ファッションについて観察したり、考えたりしていると、
女性性、男性性について考えざるを得ません。
なぜああなるのか、
疑問がいつも湧きあがります。
目下の疑問は、ある一種の量産型スタイル女子と、
おじさんおばさんスタイルについての疑問です。
なぜああなるのか?

先日も、BMWに乗る男性(20代)1人に対して、
ほとんど同じようなスタイルの女子3人という組み合わせを見て、
あれはいったいどういう意味なのだろうかと、疑問を持ちました。
なぜああなるのだろう?

女子たちはブラウスにルミネの上の階で売っているような、ひざ丈のポリエステルジョージェットの
ひらひらした感じのパステルカラーのスカート。
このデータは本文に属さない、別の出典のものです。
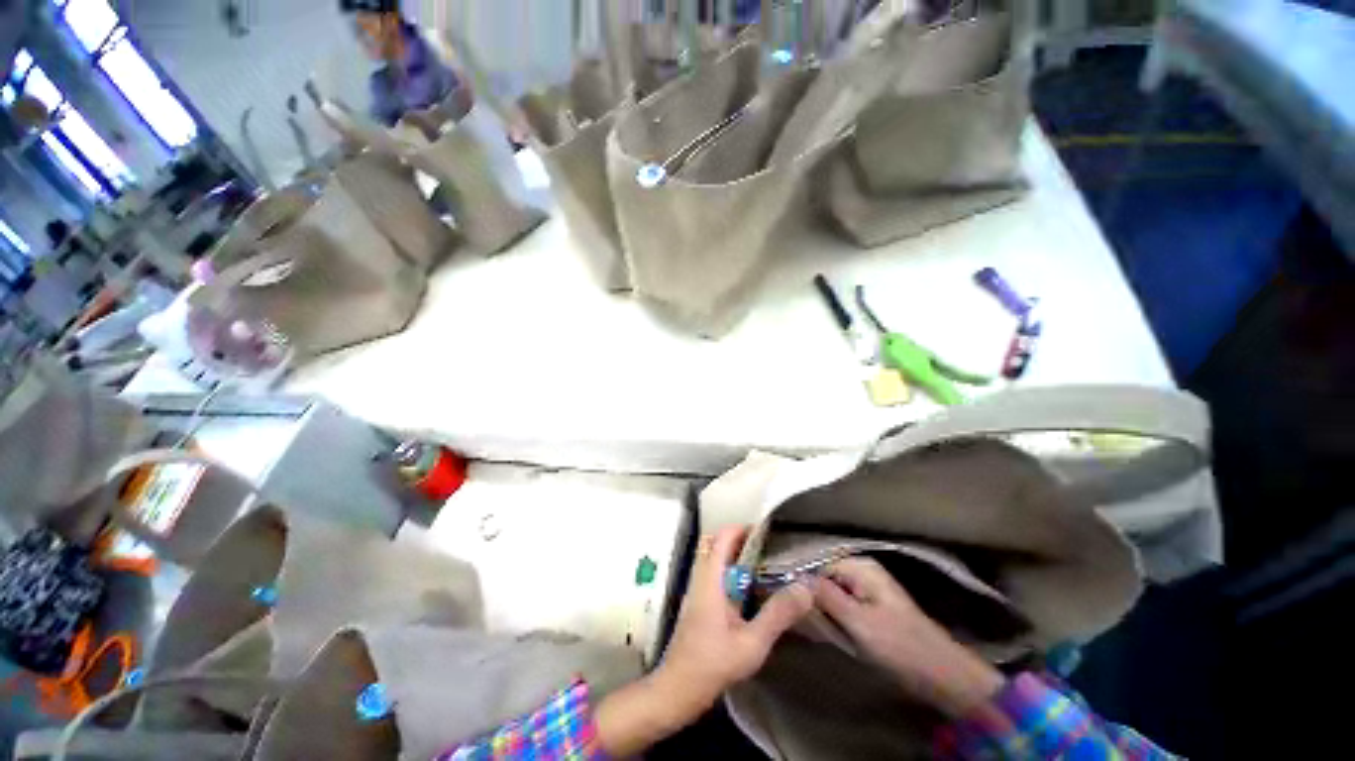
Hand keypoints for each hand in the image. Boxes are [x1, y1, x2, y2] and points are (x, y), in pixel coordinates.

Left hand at [595, 527, 811, 756]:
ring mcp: (697, 588)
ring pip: (713, 557)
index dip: (743, 529)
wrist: (679, 689)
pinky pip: (714, 573)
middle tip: (766, 550)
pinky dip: (730, 570)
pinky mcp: (699, 601)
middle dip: (740, 539)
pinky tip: (750, 590)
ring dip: (735, 554)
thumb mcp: (752, 643)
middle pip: (715, 542)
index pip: (722, 537)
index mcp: (711, 579)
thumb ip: (778, 614)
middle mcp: (701, 576)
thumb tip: (806, 587)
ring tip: (763, 566)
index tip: (768, 534)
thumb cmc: (713, 664)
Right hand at [811, 557, 1004, 717]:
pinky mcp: (868, 607)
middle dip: (809, 596)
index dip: (800, 579)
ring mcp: (865, 589)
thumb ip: (826, 596)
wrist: (941, 672)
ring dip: (819, 609)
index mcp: (859, 567)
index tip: (783, 597)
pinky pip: (840, 605)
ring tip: (807, 626)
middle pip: (822, 576)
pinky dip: (830, 616)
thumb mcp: (858, 622)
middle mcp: (860, 571)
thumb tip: (795, 577)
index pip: (817, 563)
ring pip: (829, 592)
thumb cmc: (900, 645)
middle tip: (796, 618)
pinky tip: (823, 630)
それにナチュラルストッキングにパンプス。
余りに差異が少ないので、どれが誰だか私には区別がつきませんでした。

あの謎の格好はどこからきたのだろうとずっと疑問に思っていましたが、
先日、出先でテレビを見る機会があったとき、その疑問が解けました。
そのとき見たニュース番組のアシスタント女子のスタイルがあれでした。

この疑問は保持したままでいたのですけれども、
さっき読んだ、ユング派の心理学者の書いた本にその答えがありました。
あれはね、「パパに認められたい」ルックなのです。
父親から承認や励ましを受けず、冷淡、もしくはほとんど無視されて育った女性は、
過度に父親的なものに媚びるのだそうです。
そう考えるとすべて納得できます。
BMWも、テレビ局の上司も、「父親的なもの」です。

(しかし、媚びたところで、本当の承認は得られませんし、
本当に必要なのは承認ではなくて、自分の男性性の回復です)

では父親はなぜそれほどに娘に冷淡、もしくは無視をするのでしょうか。
それはリベンジのためです。
こういった父親は、母親から生産性が高いことだけを要求されて育ちました。
簡単に言えば、「稼ぐこと」だけです。(成績がいいこと、お金を稼ぐこと、どちらもです)
そして似たような妻と結婚しました。
つまり、いつでも彼は生産性の高さを要求されるのです。
こういう男性は、無意識に女性に対してリベンジします。

本当の自由はこの関係を逃れたところにあります。
誰かに承認を得るために服を着ている限り、
本当に好きな服を着るという体験はできないでしょう。